Honorary President's Statement
The Paris Agreement reached by almost every country in the world in December 2015 set a context for future reductions in carbon emissions that will take vision and skill to reach. If we are to maintain the security of energy supply that we have become used to in the developed world, and meet the ambitions of developing countries, we cannot go forward without addressing the need to deal with the carbon that comes from many of our power stations and energy intensive industries.
We have been set a challenge and Carbon Capture and Storage (CCS) is part of meeting that challenge. Alongside the development of renewable energy, and an increased emphasis on energy efficiency, we have much to gain from capturing and storing the greenhouse gases that are a by product of our economic development. CCS also represents a significant growth opportunity – creating and maintaining vital jobs and delivering extensive economic benefits in a number of sectors.
There have been huge technological advances in achieving the goal of protecting ourselves and future generations from the pollution that we now know is damaging our planet, and the industries CCSA represents are part of that historic task. The Carbon Capture and Storage Association brings together companies and experts with the skills and knowledge to work with the UK Government, EU institutions and international bodies to bring to fruition those projects that will put us on the path to deliver the Paris Agreement.
I am proud to follow such a distinguished scientist and businessman as Lord Oxburgh as Honorary President of the CCSA. This is an interesting and challenging time for all of us committed to environmental protection, and this website is designed as a tool for those energy and environment policy makers, and industries, who share the vision that CCS can deliver."
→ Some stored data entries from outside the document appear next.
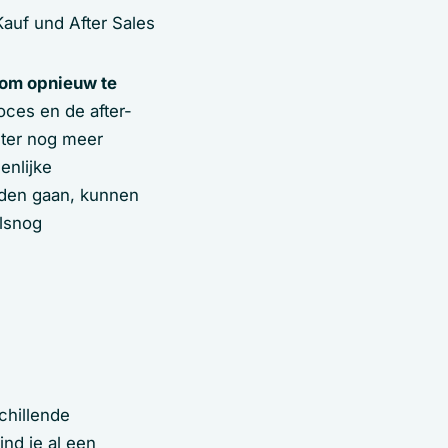
n om opnieuw te
oces en de after-
hter nog meer
enlijke
uden gaan, kunnen
alsnog
chillende
nd je al een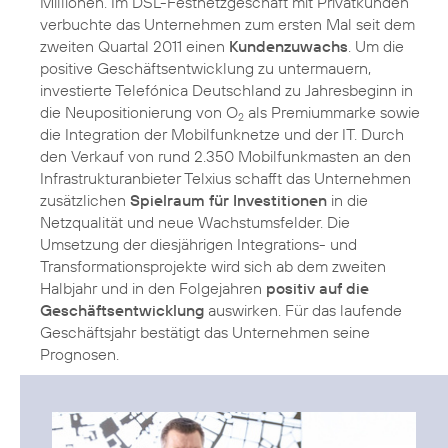
Millionen. Im DSL-Festnetzgeschäft mit Privatkunden
verbuchte das Unternehmen zum ersten Mal seit dem
zweiten Quartal 2011 einen
Kundenzuwachs
. Um die
positive Geschäftsentwicklung zu untermauern,
investierte Telefónica Deutschland zu Jahresbeginn in
die Neupositionierung von O
als Premiummarke sowie
2
die Integration der Mobilfunknetze und der IT. Durch
den Verkauf von rund 2.350 Mobilfunkmasten an den
Infrastrukturanbieter Telxius schafft das Unternehmen
zusätzlichen
Spielraum für Investitionen
in die
Netzqualität und neue Wachstumsfelder. Die
Umsetzung der diesjährigen Integrations- und
Transformationsprojekte wird sich ab dem zweiten
Halbjahr und in den Folgejahren
positiv auf die
Geschäftsentwicklung
auswirken. Für das laufende
Geschäftsjahr bestätigt das Unternehmen seine
Prognosen.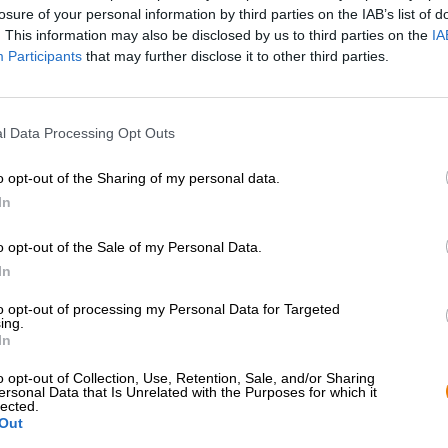
losure of your personal information by third parties on the IAB’s list of
unserer Lieblingsbiere aus dem Hause Bad Seed Brewing!
. This information may also be disclosed by us to third parties on the
IA
Participants
that may further disclose it to other third parties.
l Data Processing Opt Outs
o opt-out of the Sharing of my personal data.
In
o opt-out of the Sale of my Personal Data.
In
to opt-out of processing my Personal Data for Targeted
ing.
In
o opt-out of Collection, Use, Retention, Sale, and/or Sharing
ersonal Data that Is Unrelated with the Purposes for which it
lected.
Out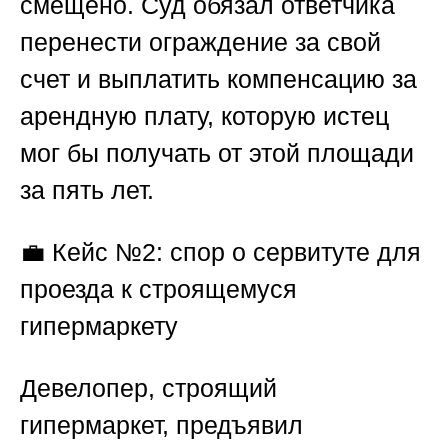
смещено. Суд обязал ответчика
перенести ограждение за свой
счет и выплатить компенсацию за
арендную плату, которую истец
мог бы получать от этой площади
за пять лет.
💼
Кейс №2: спор о сервитуте для
проезда к строящемуся
гипермаркету
Девелопер, строящий
гипермаркет, предъявил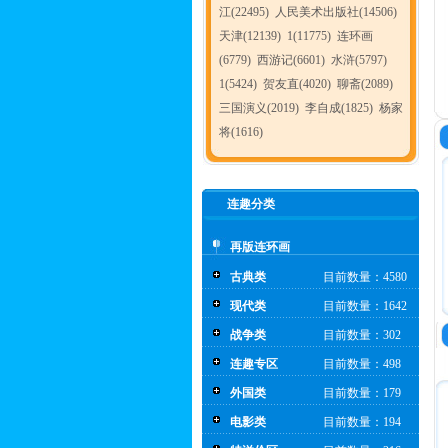
江(22495)
人民美术出版社(14506)
天津(12139)
1(11775)
连环画
(6779)
西游记(6601)
水浒(5797)
1(5424)
贺友直(4020)
聊斋(2089)
三国演义(2019)
李自成(1825)
杨家
将(1616)
连趣分类
再版连环画
古典类
目前数量：4580
现代类
目前数量：1642
战争类
目前数量：302
连趣专区
目前数量：498
外国类
目前数量：179
电影类
目前数量：194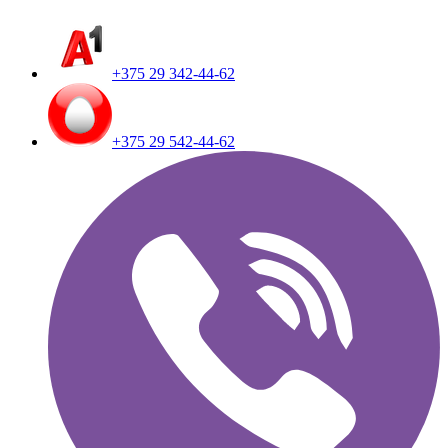
+375 29 342-44-62
+375 29 542-44-62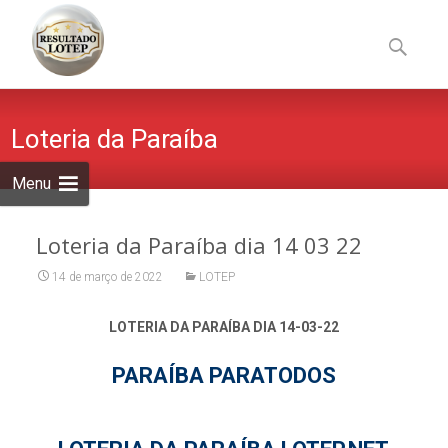
Skip
to
Pesquisa
content
por:
Loteria da Paraíba
Menu
Loteria da Paraíba dia 14 03 22
14 de março de 2022
LOTEP
LOTERIA DA PARAÍBA DIA 14-03-22
PARAÍBA PARATODOS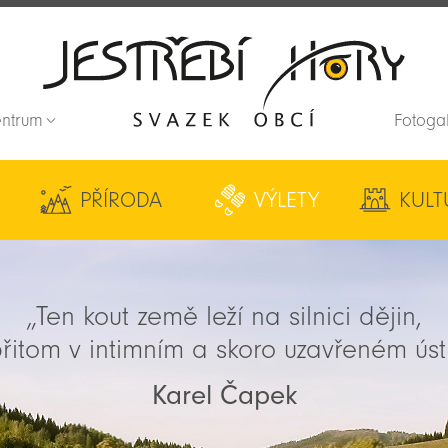
entrum
Fotoga
Zpět na titulní stranu
PŘÍRODA
VÝLETY
KULT
„Ten kout země leží na silnici dějin,
řitom v intimním a skoro uzavřeném úst
Karel Čapek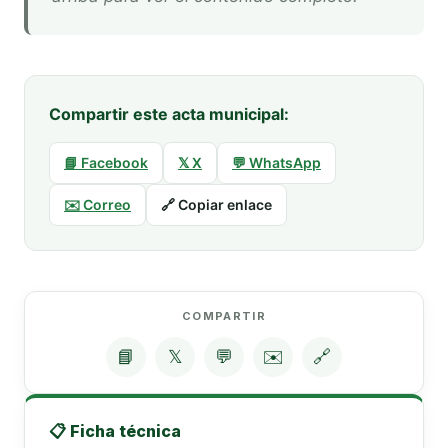
Compartir este acta municipal:
📘 Facebook
𝕏 X
💬 WhatsApp
✉️ Correo
🔗 Copiar enlace
COMPARTIR
📘
𝕏
💬
✉️
🔗
📋 Ficha técnica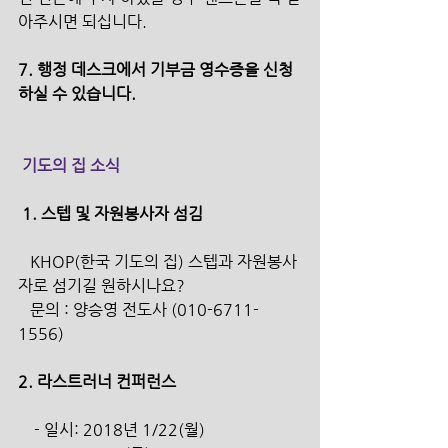
아주시면 되십니다.
7. 행정 데스크에서 기부금 영수증을 신청
하실 수 있습니다. 
 기도의 집 소식
 1. 스텝 및 자원봉사자 섬김 
   KHOP(한국 기도의 집) 스텝과 자원봉사
자로 섬기길 원하시나요? 
   문의 : 양승영 전도사 (010-6711-
1556)
2. 라스트러너 컨퍼런스
    - 일시: 2018년 1/22(월) 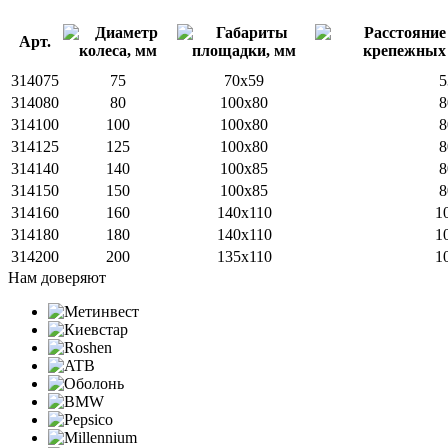
Арт.
314075
75
70x59
5
314080
80
100x80
8
314100
100
100x80
8
314125
125
100x80
8
314140
140
100х85
8
314150
150
100x85
8
314160
160
140x110
1
314180
180
140x110
1
314200
200
135x110
1
Нам доверяют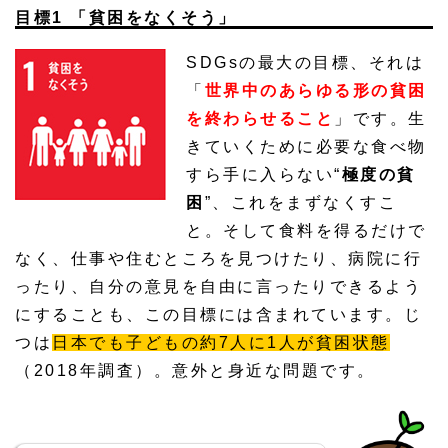
目標1 「貧困をなくそう」
SDGsの最大の目標、それは
「
世界中のあらゆる形の貧困
を終わらせること
」です。生
きていくために必要な食べ物
すら手に入らない“
極度の貧
困
”、これをまずなくすこ
と。そして食料を得るだけで
なく、仕事や住むところを見つけたり、病院に行
ったり、自分の意見を自由に言ったりできるよう
にすることも、この目標には含まれています。じ
つは
日本でも子どもの約7人に1人が貧困状態
（2018年調査）。意外と身近な問題です。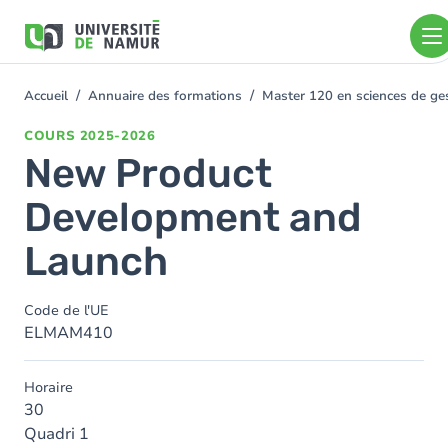
Aller au contenu principal
Aller
au
contenu
principal
Accueil
Annuaire des formations
Master 120 en sciences de gest
You
are
COURS
2025-2026
here
New Product
Development and
Launch
Code de l'UE
ELMAM410
Horaire
30
Quadri 1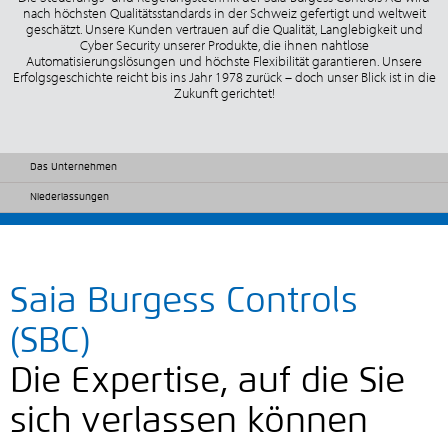
nach höchsten Qualitätsstandards in der Schweiz gefertigt und weltweit
geschätzt. Unsere Kunden vertrauen auf die Qualität, Langlebigkeit und
Cyber Security unserer Produkte, die ihnen nahtlose
Automatisierungslösungen und höchste Flexibilität garantieren. Unsere
Erfolgsgeschichte reicht bis ins Jahr 1978 zurück – doch unser Blick ist in die
Zukunft gerichtet!
Das Unternehmen
Niederlassungen
Saia Burgess Controls
(SBC)
Die Expertise, auf die Sie
sich verlassen können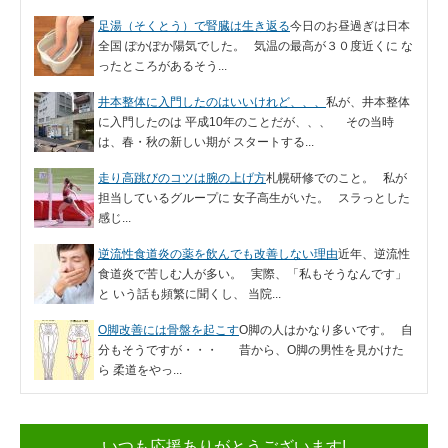
足湯（そくとう）で腎臓は生き返る
今日のお昼過ぎは日本
全国 ぽかぽか陽気でした。 気温の最高が３０度近くに な
ったところがあるそう...
井本整体に入門したのはいいけれど、、、
私が、井本整体
に入門したのは 平成10年のことだが、、、 その当時
は、春・秋の新しい期が スタートする...
走り高跳びのコツは腕の上げ方
札幌研修でのこと。 私が
担当しているグループに 女子高生がいた。 スラっとした
感じ...
逆流性食道炎の薬を飲んでも改善しない理由
近年、逆流性
食道炎で苦しむ人が多い。 実際、「私もそうなんです」
と いう話も頻繁に聞くし、 当院...
O脚改善には骨盤を起こす
O脚の人はかなり多いです。 自
分もそうですが・・・ 昔から、O脚の男性を見かけた
ら 柔道をやっ...
いつも応援ありがとうございます!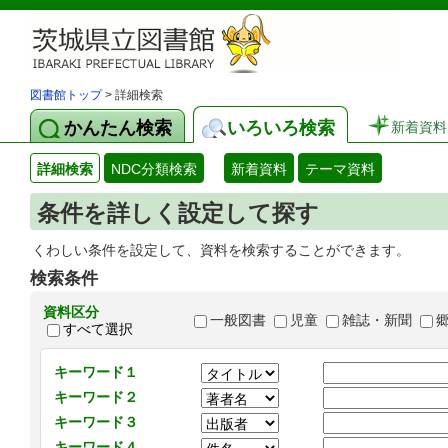
図書館トップ
> 詳細検索
かんたん検索
いろいろ検索
新着資料
詳細検索
NDC分類検索
新着資料
テーマ資料
条件を詳しく設定して探す
くわしい条件を設定して、資料を検索することができます。
検索条件
資料区分
一般図書
児童
雑誌・新聞
すべて選択
キーワード１
キーワード２
キーワード３
キーワード４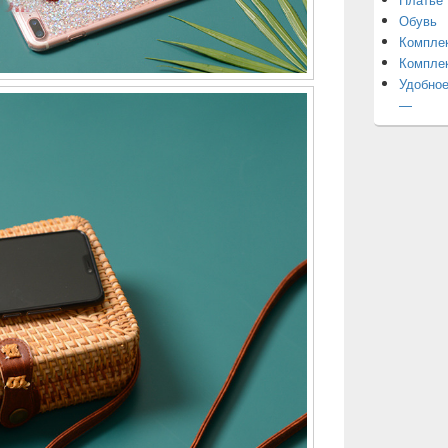
Обувь
Компле
Компле
Удобное
—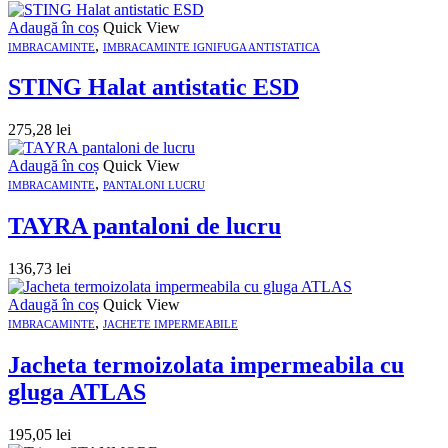
Adaugă în coș
Quick View
,
IMBRACAMINTE
IMBRACAMINTE IGNIFUGA ANTISTATICA
STING Halat antistatic ESD
275,28
lei
Adaugă în coș
Quick View
,
IMBRACAMINTE
PANTALONI LUCRU
TAYRA pantaloni de lucru
136,73
lei
Adaugă în coș
Quick View
,
IMBRACAMINTE
JACHETE IMPERMEABILE
Jacheta termoizolata impermeabila cu
gluga ATLAS
195,05
lei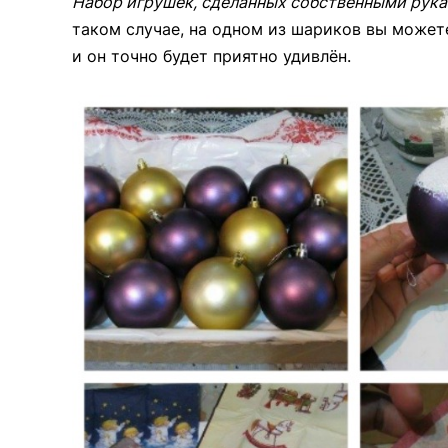
Набор игрушек, сделанных собственными рук
таком случае, на одном из шариков вы может
и он точно будет приятно удивлён.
Baroness Liddell studied Economics at the University of Strathclyde before becoming an economics journalist for BBC Scotland. She entered Parliament in 1994 as MP for Monklands East and has held a number of high-profile ministerial positions, including economic secretary to the Treasury, Minister for Energy and Competitiveness in Europe and Secretary of State for Scotland. After she stepped down from the Commons in 2005, she became the British High Commissioner to Australia. She has been a Peer since 2010 and is also a member of the Privy Council.